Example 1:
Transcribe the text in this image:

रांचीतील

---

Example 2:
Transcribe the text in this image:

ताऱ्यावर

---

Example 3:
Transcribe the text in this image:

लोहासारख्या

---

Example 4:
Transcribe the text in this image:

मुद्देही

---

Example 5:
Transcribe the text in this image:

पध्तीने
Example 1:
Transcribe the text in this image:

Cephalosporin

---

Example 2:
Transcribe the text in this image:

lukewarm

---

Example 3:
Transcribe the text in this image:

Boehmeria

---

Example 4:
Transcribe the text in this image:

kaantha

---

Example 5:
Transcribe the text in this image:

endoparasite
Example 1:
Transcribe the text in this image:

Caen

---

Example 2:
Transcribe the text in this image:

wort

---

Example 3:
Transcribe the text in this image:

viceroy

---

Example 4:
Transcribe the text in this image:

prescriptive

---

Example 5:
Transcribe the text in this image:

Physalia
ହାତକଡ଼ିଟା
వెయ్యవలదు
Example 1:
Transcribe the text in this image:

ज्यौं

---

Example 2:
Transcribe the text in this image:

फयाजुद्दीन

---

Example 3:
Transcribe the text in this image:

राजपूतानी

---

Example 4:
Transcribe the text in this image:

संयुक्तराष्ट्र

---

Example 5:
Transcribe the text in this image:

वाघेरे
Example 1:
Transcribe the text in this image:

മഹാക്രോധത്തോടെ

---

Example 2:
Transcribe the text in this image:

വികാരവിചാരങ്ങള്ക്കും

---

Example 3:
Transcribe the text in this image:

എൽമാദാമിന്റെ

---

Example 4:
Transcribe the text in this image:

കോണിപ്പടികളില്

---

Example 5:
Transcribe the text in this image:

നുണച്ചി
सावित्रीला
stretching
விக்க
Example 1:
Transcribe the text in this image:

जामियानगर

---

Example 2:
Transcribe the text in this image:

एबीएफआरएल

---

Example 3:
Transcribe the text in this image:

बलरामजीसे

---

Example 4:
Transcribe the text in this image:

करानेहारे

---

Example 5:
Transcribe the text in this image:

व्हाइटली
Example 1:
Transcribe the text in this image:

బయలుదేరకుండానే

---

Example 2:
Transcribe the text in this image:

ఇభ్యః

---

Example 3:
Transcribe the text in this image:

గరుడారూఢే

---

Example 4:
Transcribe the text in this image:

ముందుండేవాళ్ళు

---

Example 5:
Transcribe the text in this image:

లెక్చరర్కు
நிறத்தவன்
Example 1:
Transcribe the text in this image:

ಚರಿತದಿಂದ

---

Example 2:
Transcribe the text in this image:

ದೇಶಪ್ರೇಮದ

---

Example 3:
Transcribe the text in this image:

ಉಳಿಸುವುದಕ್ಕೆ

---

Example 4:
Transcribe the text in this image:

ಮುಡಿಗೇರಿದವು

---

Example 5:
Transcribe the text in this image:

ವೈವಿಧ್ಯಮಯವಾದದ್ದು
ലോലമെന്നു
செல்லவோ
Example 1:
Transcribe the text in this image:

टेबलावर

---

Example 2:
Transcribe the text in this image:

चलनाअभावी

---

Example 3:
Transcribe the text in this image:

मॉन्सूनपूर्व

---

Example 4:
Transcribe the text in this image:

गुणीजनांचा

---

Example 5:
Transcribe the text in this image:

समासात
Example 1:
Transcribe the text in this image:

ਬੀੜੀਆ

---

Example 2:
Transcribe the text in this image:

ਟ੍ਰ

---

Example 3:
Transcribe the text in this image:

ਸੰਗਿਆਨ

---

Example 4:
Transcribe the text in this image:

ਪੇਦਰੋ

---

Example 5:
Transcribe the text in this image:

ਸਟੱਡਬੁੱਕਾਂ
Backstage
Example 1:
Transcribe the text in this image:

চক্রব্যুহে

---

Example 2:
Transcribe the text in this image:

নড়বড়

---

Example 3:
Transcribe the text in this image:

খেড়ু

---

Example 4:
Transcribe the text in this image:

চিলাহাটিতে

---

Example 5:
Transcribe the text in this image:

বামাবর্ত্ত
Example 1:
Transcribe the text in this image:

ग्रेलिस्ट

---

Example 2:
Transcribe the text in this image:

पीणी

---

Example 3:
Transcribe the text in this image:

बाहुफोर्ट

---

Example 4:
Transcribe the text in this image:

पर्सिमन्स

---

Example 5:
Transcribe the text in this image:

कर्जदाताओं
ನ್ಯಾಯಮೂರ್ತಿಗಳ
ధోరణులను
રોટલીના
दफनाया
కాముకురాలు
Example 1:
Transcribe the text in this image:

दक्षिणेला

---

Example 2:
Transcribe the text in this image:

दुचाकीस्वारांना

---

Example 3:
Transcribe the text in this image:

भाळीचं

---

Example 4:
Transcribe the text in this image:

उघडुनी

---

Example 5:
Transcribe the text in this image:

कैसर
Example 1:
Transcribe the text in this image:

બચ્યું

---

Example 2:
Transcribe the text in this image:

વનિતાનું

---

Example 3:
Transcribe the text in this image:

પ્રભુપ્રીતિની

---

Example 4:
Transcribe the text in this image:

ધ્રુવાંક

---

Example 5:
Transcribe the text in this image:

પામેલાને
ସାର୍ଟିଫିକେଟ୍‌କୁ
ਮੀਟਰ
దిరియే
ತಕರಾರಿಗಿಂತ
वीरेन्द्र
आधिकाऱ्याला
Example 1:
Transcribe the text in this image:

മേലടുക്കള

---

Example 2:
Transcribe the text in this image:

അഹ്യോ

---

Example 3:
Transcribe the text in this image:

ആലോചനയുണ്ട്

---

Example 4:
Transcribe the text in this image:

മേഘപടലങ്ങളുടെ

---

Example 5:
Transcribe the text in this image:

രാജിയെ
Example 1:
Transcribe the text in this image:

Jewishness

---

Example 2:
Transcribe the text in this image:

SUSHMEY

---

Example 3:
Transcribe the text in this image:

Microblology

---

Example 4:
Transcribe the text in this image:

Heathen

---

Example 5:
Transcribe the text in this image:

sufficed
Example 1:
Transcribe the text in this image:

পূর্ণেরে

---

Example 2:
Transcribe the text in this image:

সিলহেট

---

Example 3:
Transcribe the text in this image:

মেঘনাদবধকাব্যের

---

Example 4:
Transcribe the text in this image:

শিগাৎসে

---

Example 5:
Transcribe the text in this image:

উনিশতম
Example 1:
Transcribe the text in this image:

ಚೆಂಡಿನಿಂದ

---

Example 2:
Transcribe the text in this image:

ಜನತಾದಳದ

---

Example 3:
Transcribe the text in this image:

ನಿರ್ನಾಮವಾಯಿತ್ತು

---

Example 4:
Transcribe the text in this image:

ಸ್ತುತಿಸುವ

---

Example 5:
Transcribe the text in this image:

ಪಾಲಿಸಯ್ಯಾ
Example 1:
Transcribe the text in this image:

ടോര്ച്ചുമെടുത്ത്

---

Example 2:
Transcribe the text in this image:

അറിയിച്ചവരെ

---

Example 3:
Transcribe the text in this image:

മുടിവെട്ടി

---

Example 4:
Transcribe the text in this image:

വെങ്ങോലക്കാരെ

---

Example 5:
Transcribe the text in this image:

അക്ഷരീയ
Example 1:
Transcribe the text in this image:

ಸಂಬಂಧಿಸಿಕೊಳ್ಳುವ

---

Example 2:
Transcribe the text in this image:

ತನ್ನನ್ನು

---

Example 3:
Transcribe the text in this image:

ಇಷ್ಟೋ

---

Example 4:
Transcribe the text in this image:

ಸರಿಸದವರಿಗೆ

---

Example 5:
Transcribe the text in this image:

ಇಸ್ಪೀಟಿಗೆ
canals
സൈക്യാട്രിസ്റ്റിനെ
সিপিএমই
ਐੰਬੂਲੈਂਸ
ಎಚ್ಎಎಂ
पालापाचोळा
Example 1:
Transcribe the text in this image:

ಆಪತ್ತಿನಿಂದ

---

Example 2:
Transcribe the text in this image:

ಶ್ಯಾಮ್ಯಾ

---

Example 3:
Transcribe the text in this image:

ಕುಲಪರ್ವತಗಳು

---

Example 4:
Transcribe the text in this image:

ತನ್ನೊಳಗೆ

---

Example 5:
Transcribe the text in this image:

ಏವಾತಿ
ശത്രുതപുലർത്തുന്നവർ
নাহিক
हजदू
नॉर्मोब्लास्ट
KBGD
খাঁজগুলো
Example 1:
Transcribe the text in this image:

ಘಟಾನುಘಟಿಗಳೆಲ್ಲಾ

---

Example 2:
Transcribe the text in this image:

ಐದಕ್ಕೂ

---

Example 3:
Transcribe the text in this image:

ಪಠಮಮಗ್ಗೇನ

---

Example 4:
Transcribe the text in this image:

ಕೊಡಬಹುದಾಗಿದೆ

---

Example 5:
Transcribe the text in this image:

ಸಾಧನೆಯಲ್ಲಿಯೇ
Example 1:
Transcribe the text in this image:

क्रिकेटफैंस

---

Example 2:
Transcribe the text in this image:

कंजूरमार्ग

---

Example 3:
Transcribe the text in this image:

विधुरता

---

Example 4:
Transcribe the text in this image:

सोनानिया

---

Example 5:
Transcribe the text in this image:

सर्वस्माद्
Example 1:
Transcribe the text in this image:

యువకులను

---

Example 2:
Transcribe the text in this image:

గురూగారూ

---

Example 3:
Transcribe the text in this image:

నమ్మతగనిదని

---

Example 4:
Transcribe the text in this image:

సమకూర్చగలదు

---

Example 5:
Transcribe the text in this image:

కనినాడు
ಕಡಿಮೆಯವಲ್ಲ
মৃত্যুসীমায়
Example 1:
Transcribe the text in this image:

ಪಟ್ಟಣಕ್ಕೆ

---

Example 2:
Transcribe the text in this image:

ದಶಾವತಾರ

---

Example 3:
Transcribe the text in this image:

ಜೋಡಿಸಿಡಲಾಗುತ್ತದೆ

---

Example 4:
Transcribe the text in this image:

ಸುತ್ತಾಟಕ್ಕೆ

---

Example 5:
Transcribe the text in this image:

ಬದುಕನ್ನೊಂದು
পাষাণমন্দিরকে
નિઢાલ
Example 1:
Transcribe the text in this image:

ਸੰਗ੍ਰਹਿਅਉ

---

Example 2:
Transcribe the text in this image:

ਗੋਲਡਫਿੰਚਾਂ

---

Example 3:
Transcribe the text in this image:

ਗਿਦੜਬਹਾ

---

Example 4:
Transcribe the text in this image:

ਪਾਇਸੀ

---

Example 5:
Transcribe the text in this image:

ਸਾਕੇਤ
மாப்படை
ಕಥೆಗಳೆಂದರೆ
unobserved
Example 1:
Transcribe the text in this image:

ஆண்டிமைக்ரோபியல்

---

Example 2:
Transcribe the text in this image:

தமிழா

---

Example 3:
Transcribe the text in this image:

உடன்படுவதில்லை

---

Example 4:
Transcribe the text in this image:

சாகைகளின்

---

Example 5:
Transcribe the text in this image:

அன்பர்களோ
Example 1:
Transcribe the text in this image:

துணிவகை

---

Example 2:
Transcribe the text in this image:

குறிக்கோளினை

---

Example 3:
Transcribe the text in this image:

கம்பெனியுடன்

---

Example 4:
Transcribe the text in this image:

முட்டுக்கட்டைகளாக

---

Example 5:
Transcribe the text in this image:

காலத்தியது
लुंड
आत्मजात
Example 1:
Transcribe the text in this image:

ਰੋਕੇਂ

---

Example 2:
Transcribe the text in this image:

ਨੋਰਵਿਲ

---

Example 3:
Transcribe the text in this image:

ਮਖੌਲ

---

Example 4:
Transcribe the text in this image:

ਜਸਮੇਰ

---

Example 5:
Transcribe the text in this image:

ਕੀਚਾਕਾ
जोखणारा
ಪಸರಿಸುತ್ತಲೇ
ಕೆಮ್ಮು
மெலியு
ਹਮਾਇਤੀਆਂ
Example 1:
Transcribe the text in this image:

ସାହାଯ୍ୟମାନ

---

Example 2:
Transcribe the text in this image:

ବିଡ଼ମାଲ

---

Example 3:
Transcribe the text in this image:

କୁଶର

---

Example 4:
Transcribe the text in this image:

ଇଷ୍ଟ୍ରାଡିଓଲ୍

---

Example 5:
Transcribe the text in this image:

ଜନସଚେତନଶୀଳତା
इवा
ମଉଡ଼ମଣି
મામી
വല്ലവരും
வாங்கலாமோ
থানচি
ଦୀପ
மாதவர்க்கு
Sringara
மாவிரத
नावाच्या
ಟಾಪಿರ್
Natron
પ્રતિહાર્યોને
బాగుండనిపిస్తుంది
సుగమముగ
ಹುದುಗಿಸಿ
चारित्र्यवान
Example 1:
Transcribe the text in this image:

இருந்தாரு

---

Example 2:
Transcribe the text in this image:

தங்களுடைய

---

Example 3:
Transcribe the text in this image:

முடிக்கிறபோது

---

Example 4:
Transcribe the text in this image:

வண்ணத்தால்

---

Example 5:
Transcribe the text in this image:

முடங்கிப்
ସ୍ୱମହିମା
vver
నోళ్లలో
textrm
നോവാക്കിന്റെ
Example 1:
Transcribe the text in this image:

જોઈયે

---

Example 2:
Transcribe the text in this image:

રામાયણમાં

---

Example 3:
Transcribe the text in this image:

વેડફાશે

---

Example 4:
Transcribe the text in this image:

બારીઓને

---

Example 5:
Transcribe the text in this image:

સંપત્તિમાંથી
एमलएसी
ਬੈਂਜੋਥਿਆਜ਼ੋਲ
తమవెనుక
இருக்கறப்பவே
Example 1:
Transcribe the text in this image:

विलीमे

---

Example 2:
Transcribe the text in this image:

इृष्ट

• TASK GOAL
Copy the entries without any change, from the first line up to and including the line that contains "മഹാക്രോധത്തോടെ".

• FULL ANSWER
Example 1:
Transcribe the text in this image:

रांचीतील

---

Example 2:
Transcribe the text in this image:

ताऱ्यावर

---

Example 3:
Transcribe the text in this image:

लोहासारख्या

---

Example 4:
Transcribe the text in this image:

मुद्देही

---

Example 5:
Transcribe the text in this image:

पध्तीने
Example 1:
Transcribe the text in this image:

Cephalosporin

---

Example 2:
Transcribe the text in this image:

lukewarm

---

Example 3:
Transcribe the text in this image:

Boehmeria

---

Example 4:
Transcribe the text in this image:

kaantha

---

Example 5:
Transcribe the text in this image:

endoparasite
Example 1:
Transcribe the text in this image:

Caen

---

Example 2:
Transcribe the text in this image:

wort

---

Example 3:
Transcribe the text in this image:

viceroy

---

Example 4:
Transcribe the text in this image:

prescriptive

---

Example 5:
Transcribe the text in this image:

Physalia
ହାତକଡ଼ିଟା
వెయ్యవలదు
Example 1:
Transcribe the text in this image:

ज्यौं

---

Example 2:
Transcribe the text in this image:

फयाजुद्दीन

---

Example 3:
Transcribe the text in this image:

राजपूतानी

---

Example 4:
Transcribe the text in this image:

संयुक्तराष्ट्र

---

Example 5:
Transcribe the text in this image:

वाघेरे
Example 1:
Transcribe the text in this image:

മഹാക്രോധത്തോടെ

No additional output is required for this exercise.